Existe dureza na lucidez de Paulo Varela Gomes. Existe beleza e mestria na simplicidade aparente da sua crónica. Mas existe, também, um desalento sensível na forma como olha o rumo dos dias. A verdade dói e Varela Gomes não tem receio em expô-la (e em expor-se). Tanto que, por vezes, nos deixa com um travo amargo sobre o que nos diz, revelando-se. Confidenciando-se. Quase, parece, traindo-se. Outras, não podemos concordar mais e desejamos ter sido nós a fazer aquela denúncia. A erguer a nossa voz.

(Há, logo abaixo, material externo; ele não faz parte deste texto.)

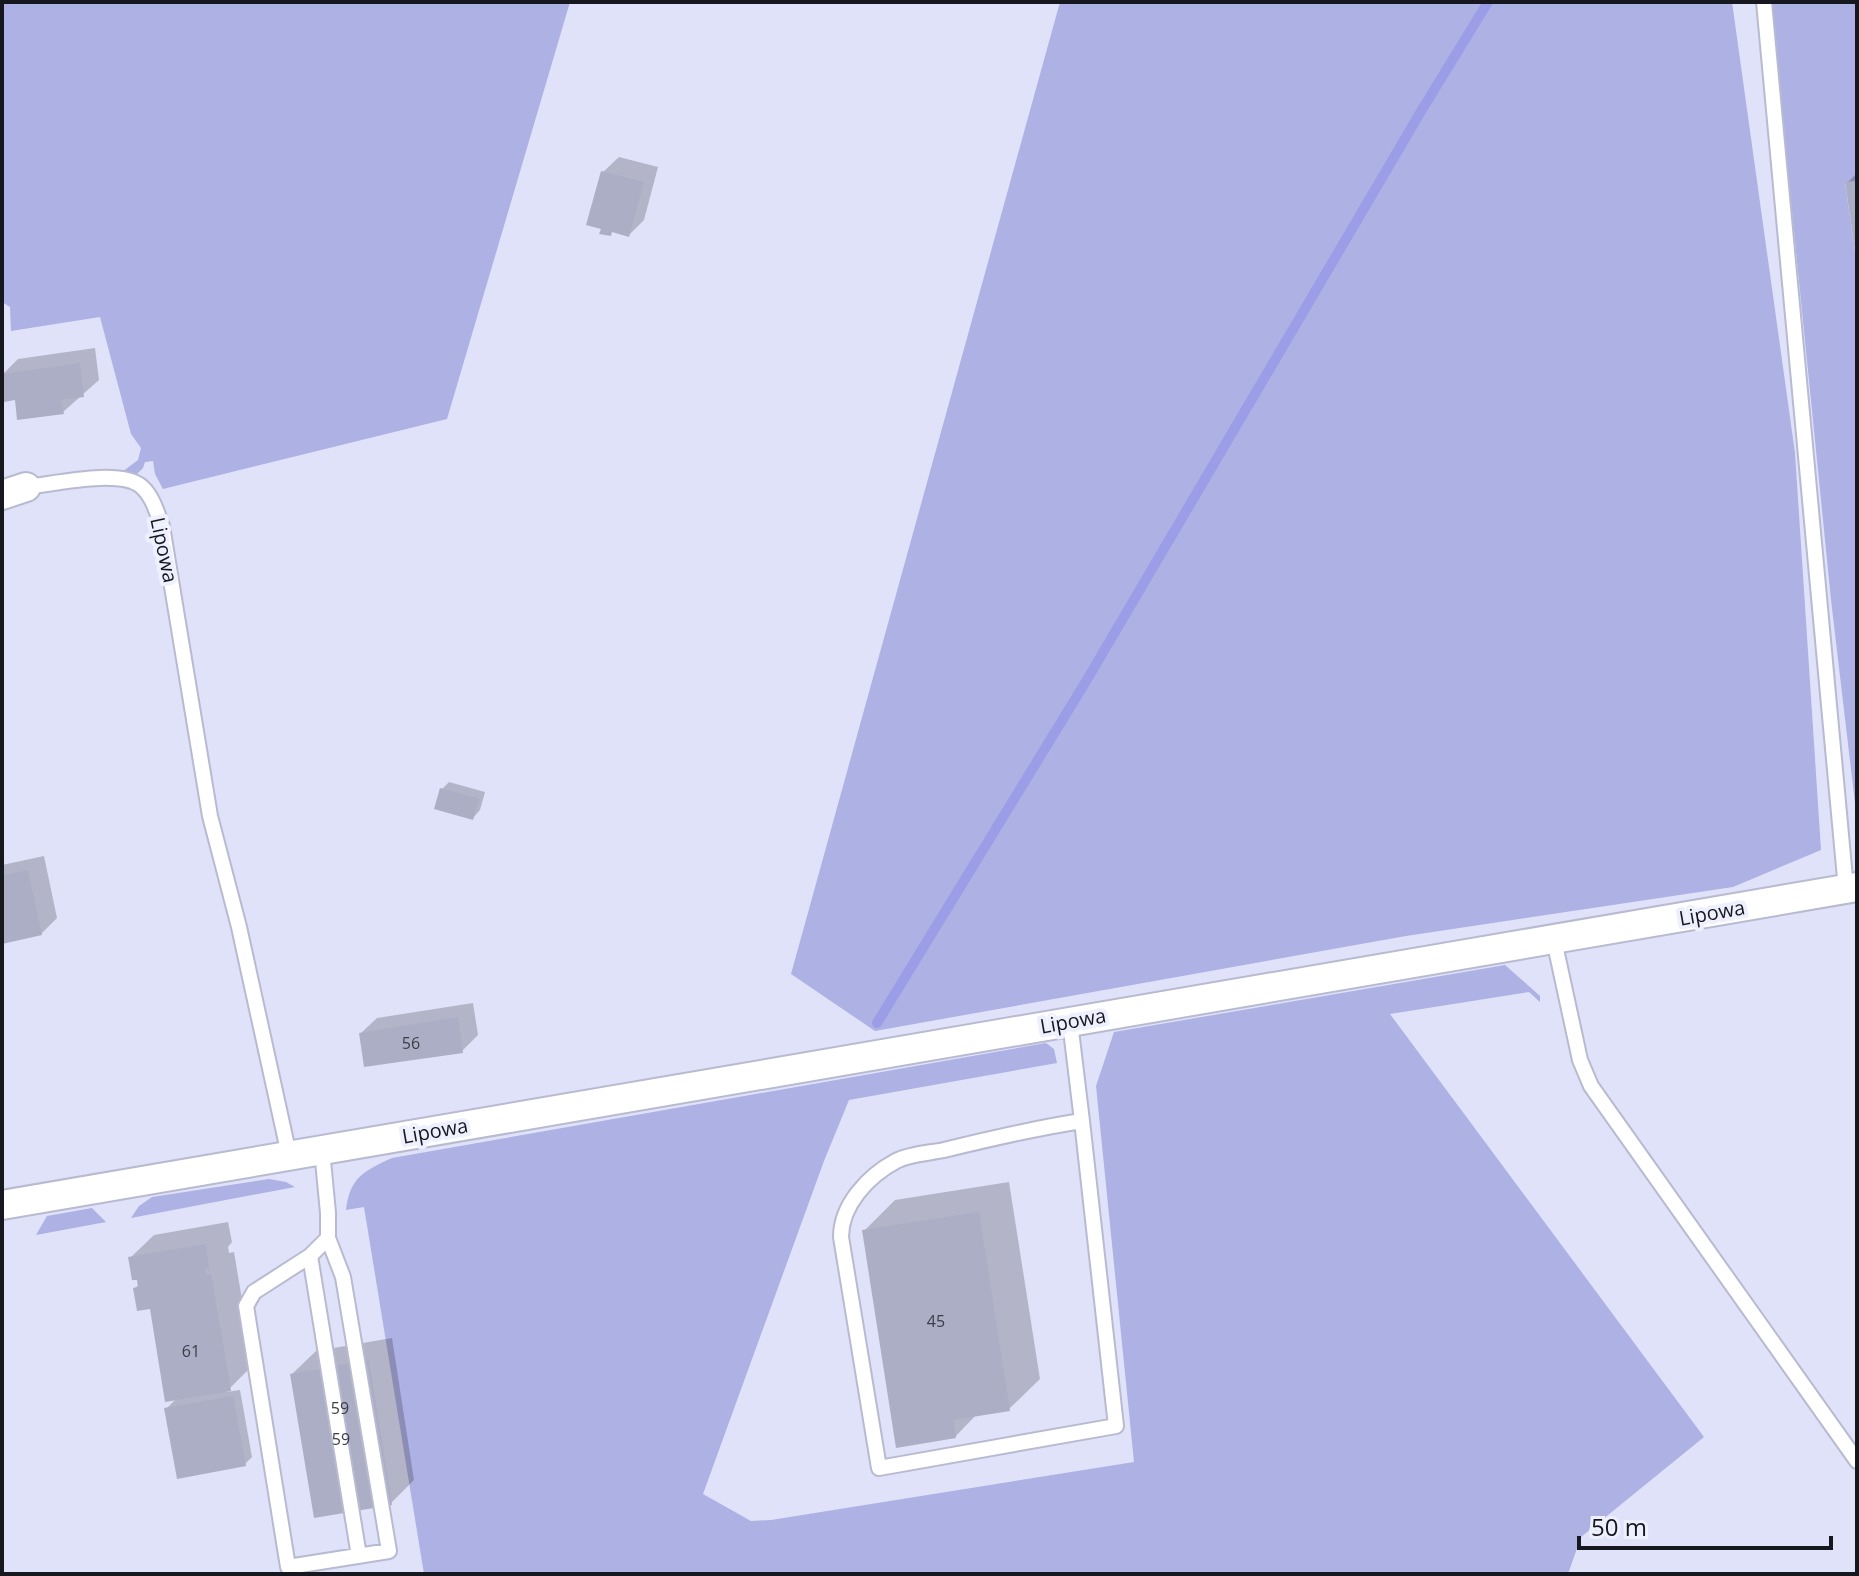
<svg xmlns="http://www.w3.org/2000/svg" width="1859" height="1576" font-family="'Open Sans',sans-serif">
  <style>
    .green { fill: #aeb1e4 }
    .shadow { fill: #0003 }
    .lines { fill: none; stroke-linecap: round; stroke-linejoin: round }
    .stream { stroke: #9b9de6; stroke-width: 10 }
    .building { fill: #acaec5 }
    .lane-casing { stroke: #b8bad1; stroke-width: 18 }
    .street-casing { stroke: #b8bad1; stroke-width: 32 }
    .lane { stroke: #fff; stroke-width: 14 }
    .street { stroke: #fff; stroke-width: 28 }
    .labels { text-anchor: middle; stroke-width: 8; stroke-linejoin: round; paint-order: stroke }
    .number-label { font-size: 16px; fill: #3c3d48 }
    .street-label { font-size: 20px; fill: #16171f; stroke: #eef0fe }
  </style>
  <rect width="100%" height="100%" fill="#e0e2fa"/>
  <path class="green" d="M2,2H570L447,419L163,489L155,474L153,461L145,462L143,468L137,474L122,472L138,460L141,448L131,434L100,317L11,331L10,307L2,302Z
    M1060,2H1732L1795,453L1821,850L1733,887L1406,936L875,1031L791,974Z
    M1771,2H1857V181L1845,183L1857,265V820L1831,600Z
    M1505,965L1540,996V1002L1529,992L1390,1014L1704,1437L1581,1537L1568,1574H424L364,1207L346,1210C350,1177 364,1171 392,1158L1046,1043L1054,1049L1057,1063L849,1100L824,1161L703,1494L751,1521L771,1520L1134,1462L1096,1086L1114,1032Z
    M269,1179L286,1182L295,1187L131,1218L139,1206L152,1197Z
    M92,1208L106,1222L36,1235L47,1216Z"/>
  <path class="shadow" d="M619,157L658,167L644,220L629,235L614,230L610,234L603,228V172Z
    M1857,173V248L1847,183Z
    M95,348L99,380L63,412L17,398L2,375L18,359Z
    M449,782L485,792L480,810L473,818L442,789Z
    M44,856L57,918L41,934L2,942V865Z
    M473,1003L478,1035L462,1051L361,1033L377,1018Z
    M1009,1182L1040,1379L1009,1409L977,1414L955,1437L864,1231L895,1200Z
    M228,1222L232,1242L228,1247L229,1253L234,1252L253,1365L226,1392L240,1390L252,1457L245,1464L166,1409L177,1398L152,1306L135,1288L140,1284L130,1258L154,1235Z
    M392,1338L414,1480L391,1503L292,1374L316,1351Z"/>
  <g class="lines">
    <path class="stream" d="M877,1023L1085,683L1423,108L1488,2"/>
  </g>
  <path class="building" d="M601,171L644,182L629,237L612,232L611,236L599,234L601,229L586,225Z
    M1857,181V251H1855L1845,182Z
    M80,363L84,397L61,400L64,414L17,420L15,400L4,402L2,374Z
    M440,788L479,799L473,820L434,809Z
    M28,870L42,935L2,944V876Z
    M458,1017L463,1053L364,1067L359,1033Z
    M979,1212L1010,1411L953,1420L956,1438L896,1448L862,1230Z
    M206,1244L209,1268L205,1269L206,1275L211,1274L231,1391L165,1402L150,1309L137,1311L133,1288L138,1287L137,1280H132L128,1257Z
    M369,1360L392,1505L314,1518L290,1374Z
    M233,1396L246,1466L177,1479L164,1408Z"/>
  <g class="lines">
    <defs>
      <path id="lane" d="M1764,2L1846,889
        M26,487C54,484 121,468 142,487C153,497 157,513 162,526L210,816L239,927L289,1155
        M1554,940L1580,1060L1591,1086L1857,1461
        M1070,1022L1082,1121
        M1082,1121L1116,1426L879,1468L841,1237C841,1205 868,1176 896,1161C909,1154 929,1153 944,1150C989,1139 1035,1128 1082,1121Z
        M322,1150L328,1213V1238L310,1256L254,1292L246,1306L288,1567L389,1551L343,1277L328,1238
        M310,1256L359,1556"/>
      <path id="street" d="M2,495L26,487
        M2,1205L1857,887"/>
    </defs>
    <use href="#lane" class="lane-casing"/>
    <use href="#street" class="street-casing"/>
    <use href="#lane" class="lane"/>
    <use href="#street" class="street"/>
  </g>
  <g class="labels">
    <g class="number-label">
      <text x="411" y="1049">56</text>
      <text x="936" y="1327">45</text>
      <text x="191" y="1357">61</text>
      <text x="340" y="1414">59</text>
      <text x="341" y="1445">59</text>
    </g>
    <g class="street-label">
      <text transform="translate(164 550) rotate(78)" y="7">Lipowa</text>
      <text transform="translate(1712 913) rotate(-10)" y="7">Lipowa</text>
      <text transform="translate(1073 1021) rotate(-10)" y="7">Lipowa</text>
      <text transform="translate(435 1131) rotate(-10)" y="7">Lipowa</text>
    </g>
  </g>
  <rect width="1859" height="1576" fill="none" stroke="#16171f" stroke-width="8"/>
  <path d="M1579 1536v12h252v-12" fill="none" stroke="#16171f" stroke-width="4"/>
  <text x="1591" y="1536" font-size="24" fill="#16171f" stroke="#eef0fe" stroke-width="6" paint-order="stroke">50 m</text>
</svg>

“Ouro e Cinza” (Tinta da China, 2014) são crónicas que ficam, abrindo com este amor-bicho que a tantos toca: “Foi na Índia que aprendi a prestar atenção aos bichos, à sua alegria, ao seu sofrimento. É na Índia que todos os dias, em condições terríveis, me recordam que pertenço a uma espécie entre outras, apenas isso, nada mais“.
É, “com os olhos” mais abertos e com mais arte, que adentramos n`“este país” e nas influências e memórias “indianas”, para sermos depois conduzidos ao “campo”, terminando com a consciência de que o “tempo” é de empréstimos, e que não é preciso esquecer isso. Aliás, as crónicas selecionadas neste livro têm todas mais de uma década, algumas quase duas, e são extremamente actuais – algumas parecem mesmo premonitórias.
“A obsessão com o clima é um dos sintomas da sensação de perigo iminente que tomou conta de milhões de pessoas (…) Sabemos que aquilo a que chamamos «a Natureza» pode fazer-nos o que nós também podemos fazer a nós próprios: acabar com tudo no meio de indescritível desordem e sofrimento.“
A escrita de Paulo Varela Gomes é um misto de sensações e cenários, que despertam as mais variadas reacções no leitor. Tanto brinca com a situação como, rapidamente, termina com referências que divergem, sem esquecer que quem vive no campo vive as intempéries com outra paixão. E outro humor. Especialmente por ver as suas serras, montes e rios serem escalavrados ao sabor de projectos escolhidos por quem decide, sem ter os olhos postos na linha do horizonte; por quem não sente a “estalada do vento” ou os escapes bafientos dos Datsuns japoneses, que ainda povoam (ou poluem) as estradas secundárias, trepando pelas estradas de macadame mesmo na canícula.
É com estas imagens, autênticas viagens a um Portugal que parece longínquo, que aterramos em terras de monções, onde tigres fazem comunidades de viúvas, as cores falam mais alto e as frutas são mais carnudas, ficando o leitor a sonhar com mangas. Percebemos que a saudade não é uma miragem, antes o tempero para estas e outras estórias que se sobrepõem aos relatos da actualidade, às preocupações e ao medo do tempo que urge, do adeus que se impõe.